◆ Source data
◆ ◆ ◆ ◆ ◆ ◆ ◆

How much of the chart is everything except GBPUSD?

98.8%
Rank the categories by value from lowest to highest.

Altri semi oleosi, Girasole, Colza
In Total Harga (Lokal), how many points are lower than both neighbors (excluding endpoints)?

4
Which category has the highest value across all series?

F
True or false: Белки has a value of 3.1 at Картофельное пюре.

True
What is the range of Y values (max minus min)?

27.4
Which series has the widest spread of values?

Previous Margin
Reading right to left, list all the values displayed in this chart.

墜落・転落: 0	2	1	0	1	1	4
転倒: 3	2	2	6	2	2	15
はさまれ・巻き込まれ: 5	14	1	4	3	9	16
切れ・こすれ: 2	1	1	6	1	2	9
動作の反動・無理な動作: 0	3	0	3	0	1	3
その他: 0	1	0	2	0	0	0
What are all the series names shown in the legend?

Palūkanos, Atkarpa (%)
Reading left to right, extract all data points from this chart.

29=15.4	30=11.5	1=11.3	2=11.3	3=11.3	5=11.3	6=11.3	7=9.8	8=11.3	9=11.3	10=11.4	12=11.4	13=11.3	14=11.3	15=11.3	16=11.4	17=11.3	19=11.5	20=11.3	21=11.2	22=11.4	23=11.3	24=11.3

◆ ◆ ◆ ◆ ◆ ◆ ◆

Count the lines in the listing above that contain the string "Which", treating uppercase and lowercase letters as different. Give only the number.

◆ Answer to this problem
2